Юшка во всю кипела на не большом костре, за которым следил раненый младший брат. Януке достал с сидора чёрный свежий хлеб, принесённый им с хутора, нарезал длинными кусками и позвал сыновей ужинать. «Я так думаю, что участкового надо так же уничтожить, но местные граждане должны видеть его труп, чтобы боялись помогать Советам и работать в колхозе. А вместе с участковым и председателя колхоза в расход пустить заодно» рассказал свои мысли Януке уплетавшим уху сыновьям, наработавшимся за день на стройке. Все, как по команде положили ложки и глядели на своего отца. Януке спокойно отправил в свой рот ложку с юшкой и продолжал: «Если мы этого не сделаем, рано или поздно они дознаются, что Миндаус дома и поймут, что это мы побили комсомольцев. Тогда нам будет туго. Поверьте, мне, я чувствую это.» Он доел свою уху, поднялся с травы и пошёл к реке, чтобы помыть миску. «Папа, оставьте я сам помою» заволновался Миндаус. Он собрал всю посуду и пошёл к реке её вымыть, а Януке с детьми стали обсуждать новый план нападения на выбранные жертвы. Миндас, Миндаус, Миндаугас его называли все по-разному, а его любимая сестричка Радочка называла просто Миндасиком. Он не обижался на склонённые имена, его это даже забавляло. Когда он был меньше, то спрашивал у мамы: «Так как же меня правильно назвали при крещении в соборе?» Мама смеялась и отвечала: «Любимым» и ласково трепала его кудрявые льняные волосы своей нежной рукой. Миндаус вымыл всю посуду и ложки, сложил всё в чистый котелок и пошёл к сидящим на поляне братьям с отцом. «Что придумали?» тихо спросил он. «Ты этот раз ещё не пойдёшь с нами, Миндаугас» сказал отец, как отрезал. «Ты ещё сильно болен для такой работы, сынок». Младший спорить не стал, да и не умел он спорить. Слово отца всегда было последним, а значит законом. Отец ушёл в ночь приказав всем заниматься работой и ждать его.

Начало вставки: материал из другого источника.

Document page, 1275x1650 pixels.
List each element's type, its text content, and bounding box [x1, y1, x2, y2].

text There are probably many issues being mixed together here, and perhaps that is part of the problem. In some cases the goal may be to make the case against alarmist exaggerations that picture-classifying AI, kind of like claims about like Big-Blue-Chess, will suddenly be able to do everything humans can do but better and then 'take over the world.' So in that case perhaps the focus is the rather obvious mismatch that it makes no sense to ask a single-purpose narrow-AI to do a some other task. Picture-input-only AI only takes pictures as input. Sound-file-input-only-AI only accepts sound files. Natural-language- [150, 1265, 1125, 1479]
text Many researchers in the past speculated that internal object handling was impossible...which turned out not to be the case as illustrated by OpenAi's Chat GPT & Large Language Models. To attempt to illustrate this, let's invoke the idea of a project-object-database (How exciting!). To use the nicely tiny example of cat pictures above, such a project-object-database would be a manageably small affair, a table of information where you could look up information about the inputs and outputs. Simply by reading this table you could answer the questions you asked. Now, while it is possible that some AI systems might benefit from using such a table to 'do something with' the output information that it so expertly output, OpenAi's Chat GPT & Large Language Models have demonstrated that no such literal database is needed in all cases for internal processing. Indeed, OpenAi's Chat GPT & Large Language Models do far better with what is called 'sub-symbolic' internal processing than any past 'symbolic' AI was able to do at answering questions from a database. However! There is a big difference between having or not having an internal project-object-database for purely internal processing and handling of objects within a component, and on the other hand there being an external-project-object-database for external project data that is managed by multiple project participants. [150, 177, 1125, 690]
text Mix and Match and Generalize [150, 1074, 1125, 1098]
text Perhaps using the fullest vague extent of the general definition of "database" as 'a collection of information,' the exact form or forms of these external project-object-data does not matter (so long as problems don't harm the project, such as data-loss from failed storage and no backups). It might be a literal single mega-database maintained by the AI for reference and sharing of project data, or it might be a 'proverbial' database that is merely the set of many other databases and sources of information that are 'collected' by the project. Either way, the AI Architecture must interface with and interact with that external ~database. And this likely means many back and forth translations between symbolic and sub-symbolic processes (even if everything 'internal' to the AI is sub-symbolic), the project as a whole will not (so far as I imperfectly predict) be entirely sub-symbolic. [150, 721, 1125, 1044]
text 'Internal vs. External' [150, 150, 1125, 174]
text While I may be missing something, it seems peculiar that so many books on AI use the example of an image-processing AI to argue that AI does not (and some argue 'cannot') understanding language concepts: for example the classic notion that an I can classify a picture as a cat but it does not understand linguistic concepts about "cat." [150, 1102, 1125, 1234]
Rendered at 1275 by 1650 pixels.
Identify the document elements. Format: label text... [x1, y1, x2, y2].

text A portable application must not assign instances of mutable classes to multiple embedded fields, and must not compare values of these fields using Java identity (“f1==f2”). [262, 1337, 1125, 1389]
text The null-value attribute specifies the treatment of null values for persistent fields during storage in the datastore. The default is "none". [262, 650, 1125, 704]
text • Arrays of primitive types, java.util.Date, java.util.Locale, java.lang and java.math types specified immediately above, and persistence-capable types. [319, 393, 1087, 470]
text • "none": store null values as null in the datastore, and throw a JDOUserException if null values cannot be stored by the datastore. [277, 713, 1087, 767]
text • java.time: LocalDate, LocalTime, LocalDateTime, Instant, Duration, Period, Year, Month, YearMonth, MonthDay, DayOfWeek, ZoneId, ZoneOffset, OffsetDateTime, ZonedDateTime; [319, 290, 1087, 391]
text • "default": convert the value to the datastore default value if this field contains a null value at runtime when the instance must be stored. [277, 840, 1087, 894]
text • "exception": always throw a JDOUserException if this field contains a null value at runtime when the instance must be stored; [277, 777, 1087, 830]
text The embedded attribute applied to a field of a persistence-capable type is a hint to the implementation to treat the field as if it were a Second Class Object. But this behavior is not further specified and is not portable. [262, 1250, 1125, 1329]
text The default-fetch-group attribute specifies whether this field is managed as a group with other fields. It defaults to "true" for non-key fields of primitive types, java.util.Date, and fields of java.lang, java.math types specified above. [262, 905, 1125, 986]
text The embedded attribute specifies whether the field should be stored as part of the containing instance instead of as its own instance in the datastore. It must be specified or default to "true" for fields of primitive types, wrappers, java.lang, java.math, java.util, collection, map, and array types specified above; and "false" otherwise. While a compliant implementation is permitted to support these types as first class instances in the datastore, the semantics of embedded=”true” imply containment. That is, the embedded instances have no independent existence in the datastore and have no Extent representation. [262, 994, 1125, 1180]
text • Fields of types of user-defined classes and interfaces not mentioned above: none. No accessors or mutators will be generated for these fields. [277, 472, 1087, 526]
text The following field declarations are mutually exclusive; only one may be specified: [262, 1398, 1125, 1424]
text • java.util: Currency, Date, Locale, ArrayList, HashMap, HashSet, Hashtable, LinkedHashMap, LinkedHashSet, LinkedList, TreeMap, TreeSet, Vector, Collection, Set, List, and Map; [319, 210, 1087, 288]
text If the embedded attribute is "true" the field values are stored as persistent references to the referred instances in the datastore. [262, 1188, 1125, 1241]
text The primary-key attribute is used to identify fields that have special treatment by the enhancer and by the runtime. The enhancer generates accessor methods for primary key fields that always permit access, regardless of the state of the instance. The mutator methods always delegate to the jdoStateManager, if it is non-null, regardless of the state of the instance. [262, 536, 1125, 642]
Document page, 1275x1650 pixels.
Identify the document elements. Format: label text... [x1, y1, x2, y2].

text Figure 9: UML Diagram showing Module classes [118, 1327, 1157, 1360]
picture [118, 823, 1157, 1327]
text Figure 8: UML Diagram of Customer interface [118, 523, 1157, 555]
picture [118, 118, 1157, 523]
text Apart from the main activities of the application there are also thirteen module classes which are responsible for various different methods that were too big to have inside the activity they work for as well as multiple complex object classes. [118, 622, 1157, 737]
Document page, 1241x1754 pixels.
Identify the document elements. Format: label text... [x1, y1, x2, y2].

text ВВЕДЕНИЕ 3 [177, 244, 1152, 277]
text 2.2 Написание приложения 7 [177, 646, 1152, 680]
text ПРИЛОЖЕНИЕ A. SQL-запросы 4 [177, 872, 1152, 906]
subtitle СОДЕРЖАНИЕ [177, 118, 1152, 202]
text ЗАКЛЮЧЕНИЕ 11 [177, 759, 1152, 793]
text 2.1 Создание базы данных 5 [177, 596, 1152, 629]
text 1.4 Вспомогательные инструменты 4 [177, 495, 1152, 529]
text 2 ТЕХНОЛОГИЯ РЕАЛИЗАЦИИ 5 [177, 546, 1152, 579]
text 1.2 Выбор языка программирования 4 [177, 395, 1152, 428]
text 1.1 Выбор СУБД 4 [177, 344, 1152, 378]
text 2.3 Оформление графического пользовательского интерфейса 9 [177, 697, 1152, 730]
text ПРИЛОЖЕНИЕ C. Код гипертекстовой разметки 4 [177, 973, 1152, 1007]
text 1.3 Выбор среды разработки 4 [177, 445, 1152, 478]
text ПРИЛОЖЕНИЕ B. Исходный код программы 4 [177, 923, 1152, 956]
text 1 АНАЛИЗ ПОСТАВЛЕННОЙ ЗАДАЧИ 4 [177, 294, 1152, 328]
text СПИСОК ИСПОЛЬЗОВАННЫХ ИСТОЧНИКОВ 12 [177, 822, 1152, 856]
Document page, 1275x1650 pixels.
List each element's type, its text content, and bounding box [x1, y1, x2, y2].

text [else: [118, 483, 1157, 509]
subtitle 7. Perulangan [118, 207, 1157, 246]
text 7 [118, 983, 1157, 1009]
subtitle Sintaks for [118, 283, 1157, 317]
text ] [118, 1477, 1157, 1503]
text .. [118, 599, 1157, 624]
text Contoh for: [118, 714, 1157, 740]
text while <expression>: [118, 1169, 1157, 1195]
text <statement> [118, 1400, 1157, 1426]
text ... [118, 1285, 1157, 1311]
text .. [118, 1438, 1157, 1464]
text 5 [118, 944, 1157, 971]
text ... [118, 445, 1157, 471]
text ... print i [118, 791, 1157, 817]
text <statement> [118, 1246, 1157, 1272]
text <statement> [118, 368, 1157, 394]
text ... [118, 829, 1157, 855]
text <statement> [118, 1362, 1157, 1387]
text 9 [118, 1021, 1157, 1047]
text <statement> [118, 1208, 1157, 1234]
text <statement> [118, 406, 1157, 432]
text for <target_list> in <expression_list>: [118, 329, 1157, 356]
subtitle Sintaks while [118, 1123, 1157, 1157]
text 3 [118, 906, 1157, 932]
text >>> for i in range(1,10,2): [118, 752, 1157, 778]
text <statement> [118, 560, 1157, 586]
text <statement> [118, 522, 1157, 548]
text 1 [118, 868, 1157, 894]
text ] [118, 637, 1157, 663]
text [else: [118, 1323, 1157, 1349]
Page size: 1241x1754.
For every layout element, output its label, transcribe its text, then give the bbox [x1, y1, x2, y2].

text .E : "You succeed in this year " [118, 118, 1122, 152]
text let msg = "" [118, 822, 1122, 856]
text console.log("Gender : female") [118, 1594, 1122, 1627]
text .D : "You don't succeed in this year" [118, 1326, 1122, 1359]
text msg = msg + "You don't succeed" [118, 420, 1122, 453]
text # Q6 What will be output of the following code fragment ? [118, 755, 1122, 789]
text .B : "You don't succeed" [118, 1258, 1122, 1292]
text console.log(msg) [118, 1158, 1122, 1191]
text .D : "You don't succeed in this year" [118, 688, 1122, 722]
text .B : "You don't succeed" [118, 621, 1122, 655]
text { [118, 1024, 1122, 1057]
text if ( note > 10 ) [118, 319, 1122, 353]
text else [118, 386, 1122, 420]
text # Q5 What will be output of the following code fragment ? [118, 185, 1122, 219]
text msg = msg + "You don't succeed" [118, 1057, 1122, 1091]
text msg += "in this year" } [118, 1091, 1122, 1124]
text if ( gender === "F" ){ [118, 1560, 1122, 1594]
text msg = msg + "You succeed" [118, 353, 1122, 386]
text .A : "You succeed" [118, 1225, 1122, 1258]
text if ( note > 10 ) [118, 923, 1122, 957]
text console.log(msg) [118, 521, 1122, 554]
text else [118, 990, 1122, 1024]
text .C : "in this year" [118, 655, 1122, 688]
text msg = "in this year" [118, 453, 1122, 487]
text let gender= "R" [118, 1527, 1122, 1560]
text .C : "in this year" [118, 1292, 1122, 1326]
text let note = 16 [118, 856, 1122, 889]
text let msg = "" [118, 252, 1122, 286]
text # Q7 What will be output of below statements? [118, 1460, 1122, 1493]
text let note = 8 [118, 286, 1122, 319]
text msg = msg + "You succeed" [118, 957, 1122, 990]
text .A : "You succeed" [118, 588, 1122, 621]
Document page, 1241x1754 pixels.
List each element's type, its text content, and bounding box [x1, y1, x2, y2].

Утром, с первыми петухами, Януке с Гердой, невесткой и двумя детьми уже были на ногах. Забрать и привести стадо коров и быков, не большой, но табун лошадей, овец, свиней и птицу дело было не из лёгких. Сыновей показывать ещё нельзя, а забирать всё хозяйство нужно сразу, чтобы не передумал участковый. Януке послал Герду в посёлок, чтобы привела с десяток бывших батраков—родичей, а сам сложил в мешок несколько длинных верёвок и пустых мешков из-под зерна вместе с невесткой и детьми пошёл в направлении колхозного хозяйства, куда сгоняли всё отобранное у зажиточных крестьян и свозили их имущество. Хозяйство находилось на краю посёлка в заброшенном рыбном цеху огороженное новым забором с длинных не обтёсанных жердей. Януке глядел на не доеных, не кормленных коров и сердце обливалось слезами. Своих бурёнок он признал сразу, особенно Золотку, которая два года подряд приносила по два телёнка сразу, а молока давала по три ведра. Подошла с работниками и Герда, увидела свою красавицу грязную, с воспалёнными от боли глазами, плохо доенную и сразу всё поняла. Заплакав, она сказала мужу, что теперь её только под нож, у неё мастит. Не лучше было состояние и всего остального изъятого совсем недавно на хуторе хозяйства. Одного быка не было вообще. Его уже успели сменять в другой колхоз. Дети выбирали своих гусей из общего стада птицы. Они кричали их имена, только им известные, ими же придуманные и умные птицы выходили к ним на детский зов. Старый гусь, любимец Рады, вышел и положил свою длинную шею на плечи девочки, как будто прося её немедленно забрать его с этого балагана. Рада плакала, глядя на всё происходящее, плакали и Герда с невесткой. Маленький Янис нашёл и вынес своего любимца белого ягнёнка.
Владис Карбонис – председатель колхоза «Новая Литва» на отрез отказался отдавать Януке его инвентарь. Трактор, косилка с молотилкой оставались в собственности у бывшего эксплуатируемого крестьянства, то есть у членов нового образования – колхоза. Подошедший участковый только развёл руками перед Януке: «Прости, но разговор был только за животных и птицу. Так что забирай пока отдают и уходи, чтобы не видели тебя остальные.» Свою пролётку и телегу всё же Януке забрал. Погрузив птицу в мешки и на телегу, свиней и ягнят в пролётку, связав всё стадо верёвками и привязав конец её к телеге вся процессия медленно пошла в направлении хутора. Встречные прохожие снимали перед колонной шапки и долго смотрели потом в след.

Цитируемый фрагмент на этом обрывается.